Near-Optimal Sample Complexity for Online Constrained MDPs

Safety is a fundamental challenge in reinforcement learning (RL), particularly in real-world applications such as autonomous driving, robotics, and healthcare. To address this, Constrained Markov Decision Processes (CMDPs) are commonly used to enforce safety constraints while optimizing performance. However, existing methods often suffer from significant safety violations or require a high sample complexity to generate near-optimal policies. We address two settings: relaxed feasibility, where small violations are allowed, and strict feasibility, where no violation is allowed. We propose a model-based primal-dual algorithm that balances regret and bounded constraint violations, drawing on techniques from online RL and constrained optimization. For relaxed feasibility, we prove that our algorithm returns an $\varepsilon$-optimal policy with $\varepsilon$-bounded violation with arbitrarily high probability, requiring $\tilde{O}\left(\frac{SAH^3}{\varepsilon^2}\right)$ learning episodes, matching the lower bound for unconstrained MDPs. For strict feasibility, we prove that our algorithm returns an $\varepsilon$-optimal policy with zero violation with arbitrarily high probability, requiring $\tilde{O}\left(\frac{SAH^5}{\varepsilon^2ζ^2}\right)$ learning episodes, where $ζ$ is the problem-dependent Slater constant characterizing the size of the feasible region. This result matches the lower bound for learning CMDPs with access to a generative model. Our results demonstrate that learning CMDPs in an online setting is as easy as learning with a generative model and is no more challenging than learning unconstrained MDPs when small violations are allowed.
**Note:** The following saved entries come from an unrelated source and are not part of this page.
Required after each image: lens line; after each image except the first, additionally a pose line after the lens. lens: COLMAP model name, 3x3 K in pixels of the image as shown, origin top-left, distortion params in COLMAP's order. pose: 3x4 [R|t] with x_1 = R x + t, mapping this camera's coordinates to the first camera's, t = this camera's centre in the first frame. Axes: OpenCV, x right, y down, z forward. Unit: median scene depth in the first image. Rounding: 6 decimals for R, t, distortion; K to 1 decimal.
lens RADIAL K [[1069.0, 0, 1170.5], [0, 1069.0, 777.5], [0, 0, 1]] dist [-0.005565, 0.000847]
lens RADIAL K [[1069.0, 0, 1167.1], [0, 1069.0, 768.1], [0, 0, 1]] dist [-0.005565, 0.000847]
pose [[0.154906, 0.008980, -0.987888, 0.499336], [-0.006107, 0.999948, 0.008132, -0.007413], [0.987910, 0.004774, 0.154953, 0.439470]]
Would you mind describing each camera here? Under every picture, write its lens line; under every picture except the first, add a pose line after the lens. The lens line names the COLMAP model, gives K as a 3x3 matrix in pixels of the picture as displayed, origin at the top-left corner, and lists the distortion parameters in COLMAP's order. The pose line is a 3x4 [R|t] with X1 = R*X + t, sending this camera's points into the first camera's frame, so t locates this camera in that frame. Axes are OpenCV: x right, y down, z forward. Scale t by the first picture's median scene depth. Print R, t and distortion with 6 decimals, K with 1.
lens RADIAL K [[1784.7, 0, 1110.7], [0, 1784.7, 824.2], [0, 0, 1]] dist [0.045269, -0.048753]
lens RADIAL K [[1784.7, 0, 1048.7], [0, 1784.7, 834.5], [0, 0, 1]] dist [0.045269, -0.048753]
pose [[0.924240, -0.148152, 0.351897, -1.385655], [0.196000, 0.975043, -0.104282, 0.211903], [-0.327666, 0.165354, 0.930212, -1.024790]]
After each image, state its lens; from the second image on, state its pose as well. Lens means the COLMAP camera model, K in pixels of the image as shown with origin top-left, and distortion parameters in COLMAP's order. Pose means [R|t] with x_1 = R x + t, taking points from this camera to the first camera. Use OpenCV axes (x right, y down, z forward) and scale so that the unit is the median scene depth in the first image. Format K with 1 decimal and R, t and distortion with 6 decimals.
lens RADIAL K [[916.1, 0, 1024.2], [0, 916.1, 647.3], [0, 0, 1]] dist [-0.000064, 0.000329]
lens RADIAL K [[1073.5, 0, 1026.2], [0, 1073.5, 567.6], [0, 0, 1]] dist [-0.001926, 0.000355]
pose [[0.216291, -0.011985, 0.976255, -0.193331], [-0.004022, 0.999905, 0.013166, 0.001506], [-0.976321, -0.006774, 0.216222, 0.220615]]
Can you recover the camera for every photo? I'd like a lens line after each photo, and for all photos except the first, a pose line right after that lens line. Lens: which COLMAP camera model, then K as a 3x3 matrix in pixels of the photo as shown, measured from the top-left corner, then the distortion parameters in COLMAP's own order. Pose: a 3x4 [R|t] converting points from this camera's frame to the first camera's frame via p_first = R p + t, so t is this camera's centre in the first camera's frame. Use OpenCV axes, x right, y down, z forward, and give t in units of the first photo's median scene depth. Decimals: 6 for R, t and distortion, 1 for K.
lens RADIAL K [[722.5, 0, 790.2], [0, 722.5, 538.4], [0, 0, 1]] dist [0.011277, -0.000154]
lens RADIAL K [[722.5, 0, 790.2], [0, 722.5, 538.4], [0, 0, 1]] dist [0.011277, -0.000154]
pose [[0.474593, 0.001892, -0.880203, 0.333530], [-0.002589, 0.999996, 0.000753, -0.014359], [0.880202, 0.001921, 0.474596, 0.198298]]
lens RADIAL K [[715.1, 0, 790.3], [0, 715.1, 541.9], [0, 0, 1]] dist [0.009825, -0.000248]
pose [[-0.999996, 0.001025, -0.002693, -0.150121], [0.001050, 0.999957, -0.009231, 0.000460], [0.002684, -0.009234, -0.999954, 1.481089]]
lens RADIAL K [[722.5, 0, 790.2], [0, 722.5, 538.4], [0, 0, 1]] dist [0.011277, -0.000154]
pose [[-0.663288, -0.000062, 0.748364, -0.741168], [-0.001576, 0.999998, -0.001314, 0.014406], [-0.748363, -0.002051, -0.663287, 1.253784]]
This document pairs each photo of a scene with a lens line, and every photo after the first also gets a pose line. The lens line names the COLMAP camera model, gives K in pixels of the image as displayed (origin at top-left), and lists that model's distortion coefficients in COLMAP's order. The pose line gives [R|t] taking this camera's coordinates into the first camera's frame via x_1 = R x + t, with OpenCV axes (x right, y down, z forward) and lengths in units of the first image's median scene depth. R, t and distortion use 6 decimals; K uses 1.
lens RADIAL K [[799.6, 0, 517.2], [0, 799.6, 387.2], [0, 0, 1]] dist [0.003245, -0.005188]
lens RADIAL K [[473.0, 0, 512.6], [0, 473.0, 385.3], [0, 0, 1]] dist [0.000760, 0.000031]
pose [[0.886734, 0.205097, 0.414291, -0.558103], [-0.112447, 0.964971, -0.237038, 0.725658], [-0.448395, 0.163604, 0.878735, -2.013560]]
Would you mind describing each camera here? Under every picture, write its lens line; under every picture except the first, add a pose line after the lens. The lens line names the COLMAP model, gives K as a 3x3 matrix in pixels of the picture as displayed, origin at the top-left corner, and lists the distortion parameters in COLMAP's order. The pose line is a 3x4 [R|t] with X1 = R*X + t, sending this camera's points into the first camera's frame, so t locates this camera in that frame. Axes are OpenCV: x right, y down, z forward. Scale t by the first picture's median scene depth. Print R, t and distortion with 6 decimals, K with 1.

翻译：安全性是强化学习（RL）中的一个基本挑战，在自动驾驶、机器人和医疗保健等现实应用中尤为突出。为解决此问题，约束马尔可夫决策过程（CMDPs）通常被用来在优化性能的同时强制执行安全约束。然而，现有方法往往存在显著的安全违规，或需要高样本复杂度才能生成近优策略。我们处理两种设定：松弛可行性（允许微小违规）和严格可行性（不允许任何违规）。我们提出一种基于模型的原对偶算法，该算法借鉴了在线RL和约束优化的技术，以平衡遗憾和有界约束违规。对于松弛可行性，我们证明该算法以任意高概率返回一个具有$\varepsilon$有界违规的$\varepsilon$最优策略，需要$\tilde{O}\left(\frac{SAH^3}{\varepsilon^2}\right)$个学习回合，这与无约束MDPs的下界匹配。对于严格可行性，我们证明该算法以任意高概率返回一个零违规的$\varepsilon$最优策略，需要$\tilde{O}\left(\frac{SAH^5}{\varepsilon^2ζ^2}\right)$个学习回合，其中$ζ$是问题相关的斯莱特常数，用于刻画可行域的大小。该结果与通过生成模型学习CMDPs的下界匹配。我们的结果表明，在线环境下学习CMDPs与通过生成模型学习同样容易，并且在允许微小违规时，其难度不高于学习无约束MDPs。